- _CONSEGNA A_: Ricopi fedelmente tutte le righe dell'elenco che segue il testo, tralasciando le immagini.

**** TESTO ESTRATTO ****

Giorno 30 dicembre 2007, si è svolto un incontro, presso il
C.S.O.A. “Angelina Cartella” di Gallico, avente come
oggetto l’incendio dei locali della Cooperativa
“Euroconfezioni” di Gallico Superiore. L’assemblea,
tantissimo partecipata, è stata occasione per esprimere una
grande solidarietà nei confronti dei lavoratori e delle
lavoratrici che hanno visto svanire, in una notte, i sogni di una vita.
Sono in 36 ad aver perso il diritto ad un lavoro giusto e dignitoso e
ad un reddito.

Il C.S.O.A. "Angelina Cartella", l’Associazione "Aspromonte
Liberamente", la "Cartiera" della Vallata del Gallico, il Movimento per
la Difesa del Territorio, il Coordinamento "No Ponte", Equo Sud, il
G.A.S. "Felce e Mirtillo", Autoproduzioni Appese, il Comitato reggino
per il diritto all’acqua hanno, tutti insieme deciso, di dar vita ad un
Comitato di Solidarietà ad Euroconfezioni e di mettere in piedi
una serie di iniziative di solidarietà a sostegno delle famiglie
che hanno perso il lavoro, a partire da una tombolata che si
organizzerà per la giornata dell’Epifania.

**** VOCI DELL'ELENCO ****

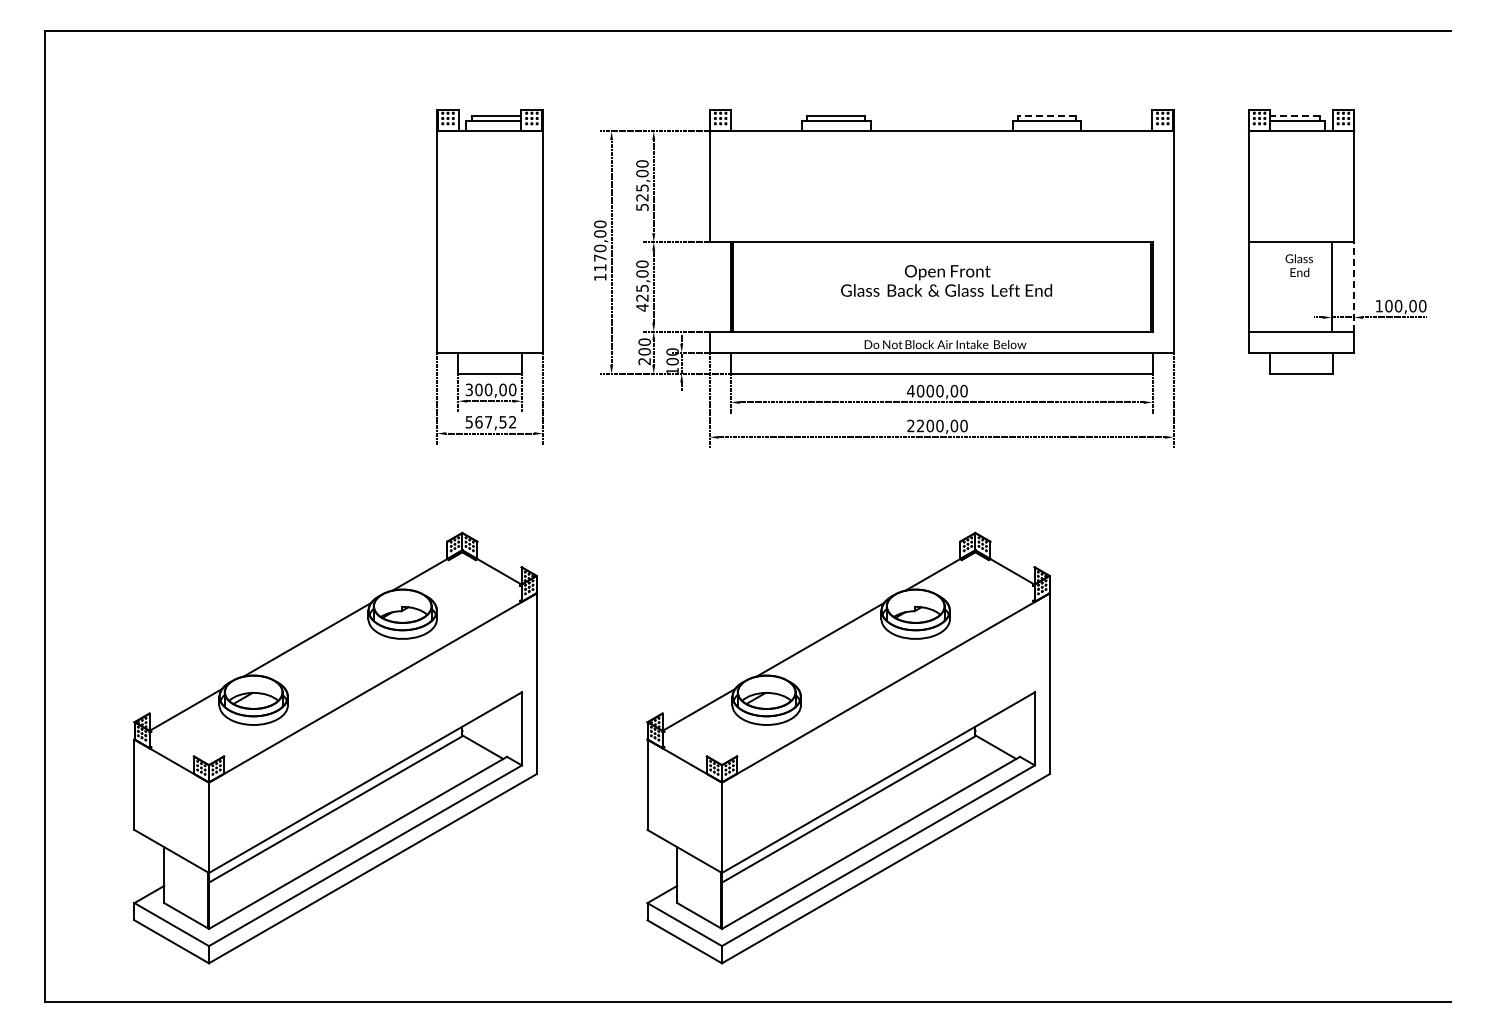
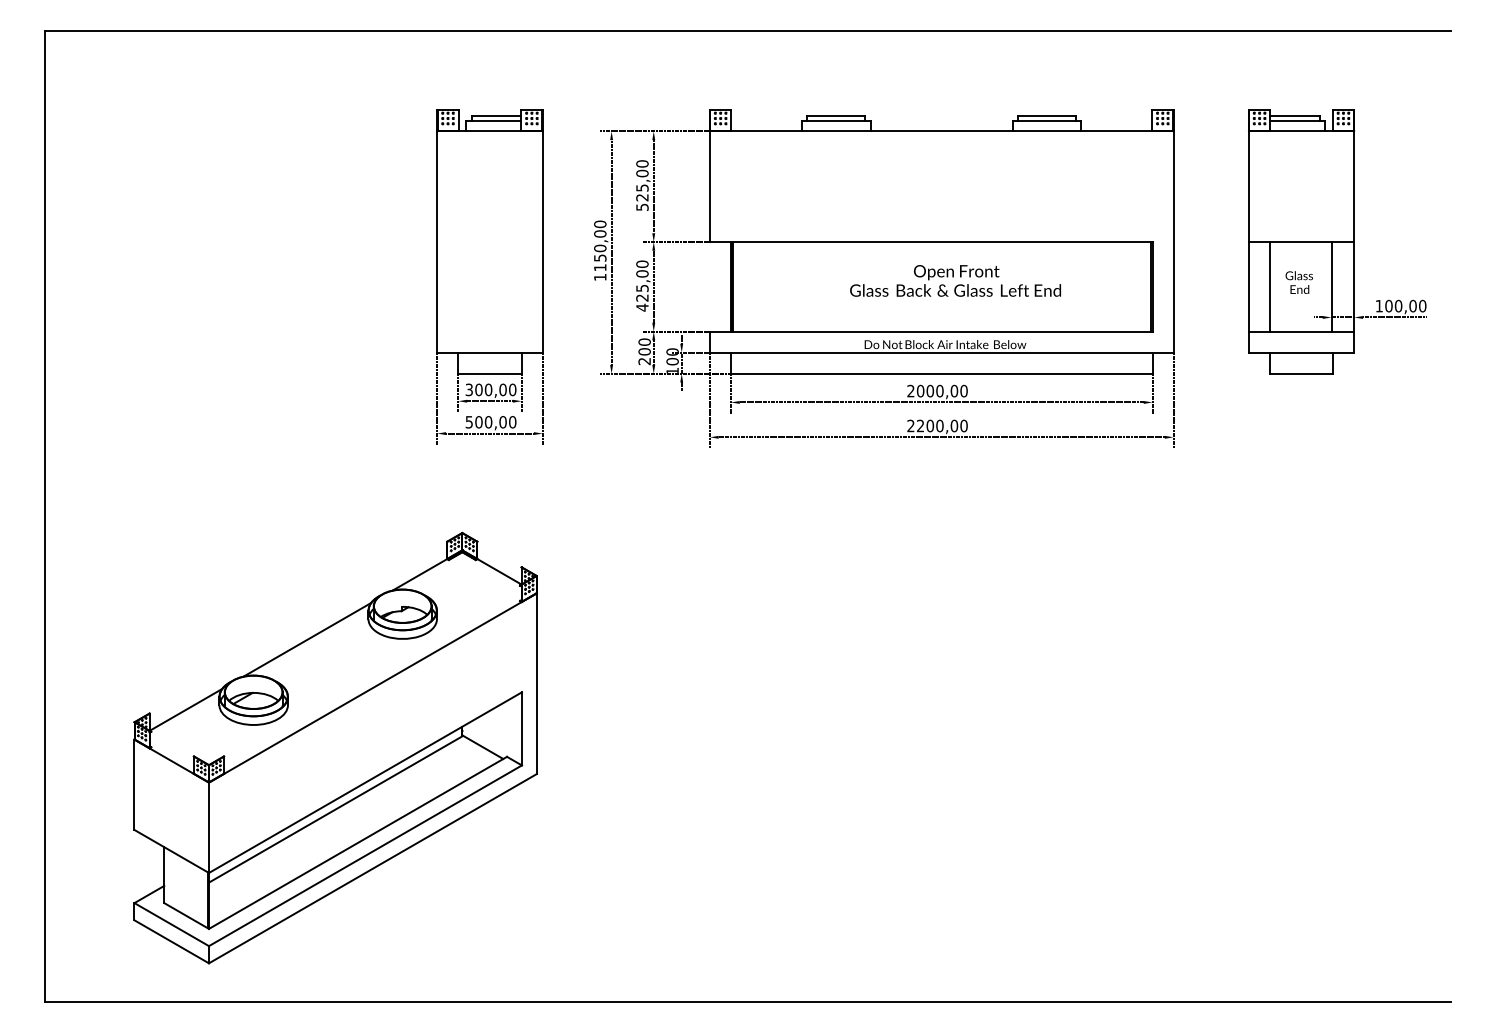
line at (1047, 115): dashed -> solid
line at (1295, 115): dashed -> solid
text at (600, 257): 1170,00 -> 1150,00
text at (1298, 265) position: (1298, 265) -> (1298, 282)
text at (946, 280) position: (946, 280) -> (955, 280)
line at (1269, 286): none -> present
line at (1354, 286): dashed -> solid
text at (910, 390): 4000,00 -> 2000,00
text at (495, 422): 567,52 -> 500,00
part at (848, 747): present -> none
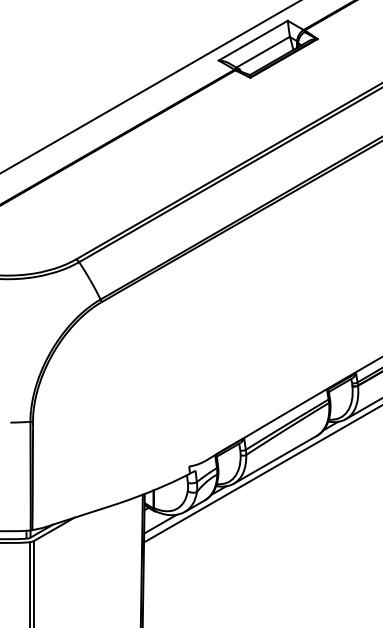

****

- _CONSEGNA B_: Indichi, senza ripetizioni, tutti i nomi che compaiono tra virgolette nel testo sull'incendio della Cooperativa Euroconfezioni.

- _SVOLGIMENTO A_:
line at (1047, 115): dashed -> solid
line at (1295, 115): dashed -> solid
text at (600, 257): 1170,00 -> 1150,00
text at (1298, 265) position: (1298, 265) -> (1298, 282)
text at (946, 280) position: (946, 280) -> (955, 280)
line at (1269, 286): none -> present
line at (1354, 286): dashed -> solid
text at (910, 390): 4000,00 -> 2000,00
text at (495, 422): 567,52 -> 500,00
part at (848, 747): present -> none

- _SVOLGIMENTO B_:
- Angelina Cartella
- Euroconfezioni
- Aspromonte Liberamente
- Cartiera
- No Ponte
- Felce e Mirtillo